§ Source passage

+++

= Clement Bundock =

British trade unionist

Clement James Bundock (20 January 1892 – 8 August 1961) was a British trade union leader, newspaper editor and political activist.

Born in Wood Green in London, Bundock trained as a journalist with the Christian Commonwealth. He then moved to Manchester to work for the Independent Labour Party's (ILP) Labour Leader and joined the National Union of Journalists (NUJ). A supporter of the ILP and particularly of Fenner Brockway, Bundock regularly spoke on behalf of the party, and during World War I contributed to its pamphlet, "Why I Am A Conscientious Objector: Being Answers to the Tribunal Catechism". He spent some time in London as the paper's Parliamentary correspondent, before in 1919 becoming editor of the Leicester Pioneer.

From 1920 to 1922, Bundock served as the Midlands representative on the National Administrative Council of the ILP. Through the ILP, Bundock was active in the Labour Party, chairing the Leicester Labour Party in 1922, and standing unsuccessfully in Bosworth at the 1922 United Kingdom general election. In 1923, he was appointed as full-time National Organiser of the NUJ, a controversial appointment on account of his socialist and pacifist views. He proved immediately successful in the role, particularly in negotiations with employers. During the UK general strike, he tried to get the Trades Union Congress paper, the British Worker, printed in Leicester, but was overruled by the union, which felt that journalists should not undertake any work during the action.

+++

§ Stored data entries

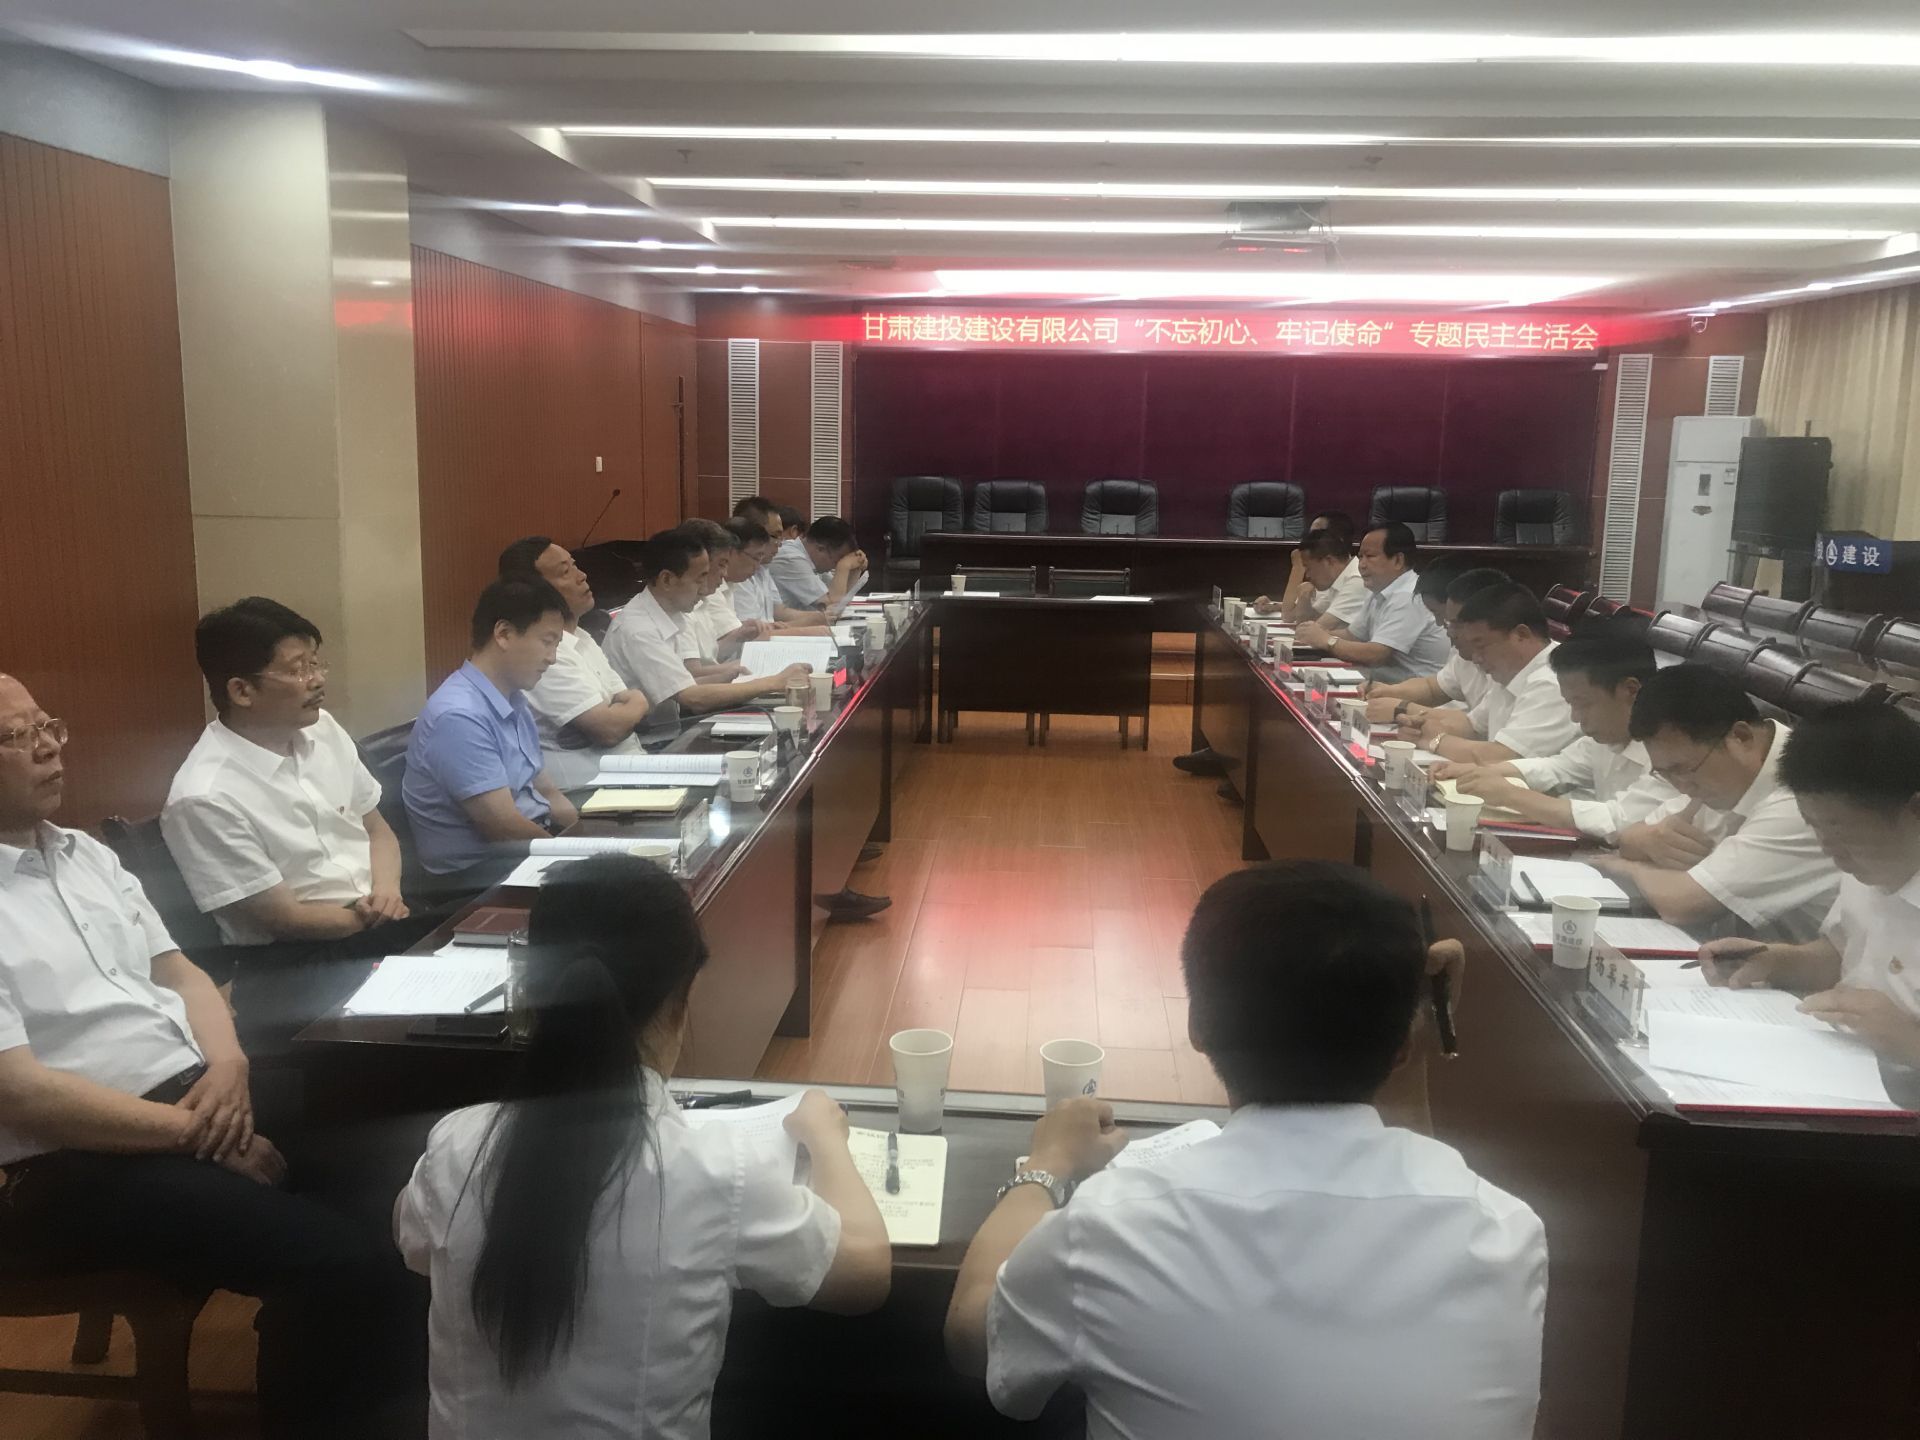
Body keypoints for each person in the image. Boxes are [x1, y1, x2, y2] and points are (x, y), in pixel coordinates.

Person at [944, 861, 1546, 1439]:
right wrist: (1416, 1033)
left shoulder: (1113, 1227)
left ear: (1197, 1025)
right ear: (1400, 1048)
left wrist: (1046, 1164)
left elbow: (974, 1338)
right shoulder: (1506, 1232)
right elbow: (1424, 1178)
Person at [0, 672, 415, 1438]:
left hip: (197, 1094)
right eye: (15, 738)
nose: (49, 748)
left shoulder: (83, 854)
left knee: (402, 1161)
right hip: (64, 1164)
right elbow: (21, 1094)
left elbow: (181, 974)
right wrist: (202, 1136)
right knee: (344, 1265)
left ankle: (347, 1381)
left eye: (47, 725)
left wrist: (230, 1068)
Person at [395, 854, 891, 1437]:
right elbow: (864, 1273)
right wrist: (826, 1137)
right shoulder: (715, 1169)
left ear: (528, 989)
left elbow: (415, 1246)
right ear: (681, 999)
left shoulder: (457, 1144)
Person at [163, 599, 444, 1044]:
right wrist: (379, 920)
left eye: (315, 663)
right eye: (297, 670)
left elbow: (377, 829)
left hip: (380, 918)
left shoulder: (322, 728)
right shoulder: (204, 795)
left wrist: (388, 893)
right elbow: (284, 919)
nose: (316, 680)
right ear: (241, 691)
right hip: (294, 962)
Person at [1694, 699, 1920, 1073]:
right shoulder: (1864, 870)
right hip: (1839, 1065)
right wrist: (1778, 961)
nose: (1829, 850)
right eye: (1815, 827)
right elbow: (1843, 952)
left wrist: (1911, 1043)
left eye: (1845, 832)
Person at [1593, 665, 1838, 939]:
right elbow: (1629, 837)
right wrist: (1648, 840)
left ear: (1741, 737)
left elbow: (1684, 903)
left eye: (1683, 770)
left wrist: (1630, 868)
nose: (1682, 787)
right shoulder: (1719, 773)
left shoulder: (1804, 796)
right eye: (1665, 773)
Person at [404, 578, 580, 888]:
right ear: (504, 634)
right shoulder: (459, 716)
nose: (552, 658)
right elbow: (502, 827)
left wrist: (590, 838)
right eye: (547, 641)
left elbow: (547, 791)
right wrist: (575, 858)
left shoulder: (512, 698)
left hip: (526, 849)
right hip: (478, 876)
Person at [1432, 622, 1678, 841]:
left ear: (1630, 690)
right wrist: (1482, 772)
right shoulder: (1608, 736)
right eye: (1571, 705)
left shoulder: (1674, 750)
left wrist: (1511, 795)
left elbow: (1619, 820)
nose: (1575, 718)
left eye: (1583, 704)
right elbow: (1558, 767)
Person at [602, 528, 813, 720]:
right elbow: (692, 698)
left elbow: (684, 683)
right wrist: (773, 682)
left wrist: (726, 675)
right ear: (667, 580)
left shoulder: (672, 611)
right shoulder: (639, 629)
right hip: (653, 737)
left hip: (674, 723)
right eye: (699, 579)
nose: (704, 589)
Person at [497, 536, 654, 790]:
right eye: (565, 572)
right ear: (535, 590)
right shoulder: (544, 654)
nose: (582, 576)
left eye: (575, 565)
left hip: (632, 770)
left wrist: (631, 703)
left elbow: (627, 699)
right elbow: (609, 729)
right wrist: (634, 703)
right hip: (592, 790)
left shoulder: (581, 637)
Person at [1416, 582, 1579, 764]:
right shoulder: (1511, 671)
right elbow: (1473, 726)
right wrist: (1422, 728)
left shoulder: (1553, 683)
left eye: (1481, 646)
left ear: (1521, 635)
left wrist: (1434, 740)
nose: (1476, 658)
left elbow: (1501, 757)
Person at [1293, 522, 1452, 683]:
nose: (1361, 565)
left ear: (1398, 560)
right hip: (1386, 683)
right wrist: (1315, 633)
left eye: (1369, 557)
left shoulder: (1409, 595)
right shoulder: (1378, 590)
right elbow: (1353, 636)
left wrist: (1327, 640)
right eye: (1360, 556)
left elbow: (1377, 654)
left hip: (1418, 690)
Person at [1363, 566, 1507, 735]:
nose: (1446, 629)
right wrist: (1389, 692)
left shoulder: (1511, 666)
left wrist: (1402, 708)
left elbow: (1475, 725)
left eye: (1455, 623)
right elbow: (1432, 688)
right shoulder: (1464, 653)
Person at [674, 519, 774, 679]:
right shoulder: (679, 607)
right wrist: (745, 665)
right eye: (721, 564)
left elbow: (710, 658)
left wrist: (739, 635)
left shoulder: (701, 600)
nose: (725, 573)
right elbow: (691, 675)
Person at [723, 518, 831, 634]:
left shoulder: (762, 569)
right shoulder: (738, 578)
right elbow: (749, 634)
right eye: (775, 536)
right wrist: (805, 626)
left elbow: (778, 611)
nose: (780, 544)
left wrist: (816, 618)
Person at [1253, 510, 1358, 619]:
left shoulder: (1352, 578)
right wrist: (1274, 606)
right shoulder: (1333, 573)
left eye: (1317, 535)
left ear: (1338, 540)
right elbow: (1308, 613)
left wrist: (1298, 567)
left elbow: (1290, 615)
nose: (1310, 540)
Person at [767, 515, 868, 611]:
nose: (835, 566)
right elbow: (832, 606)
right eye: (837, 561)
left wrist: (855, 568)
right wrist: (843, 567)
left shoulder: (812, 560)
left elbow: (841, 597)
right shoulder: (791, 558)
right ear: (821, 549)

+++

§ The problem
List each year that appears in the biography of Clement Bundock, giving every year once and in the order it first shows up. Rely only on the biography of Clement Bundock and not on the material.

§ Solution to the problem
1892, 1961, 1919, 1920, 1922, 1923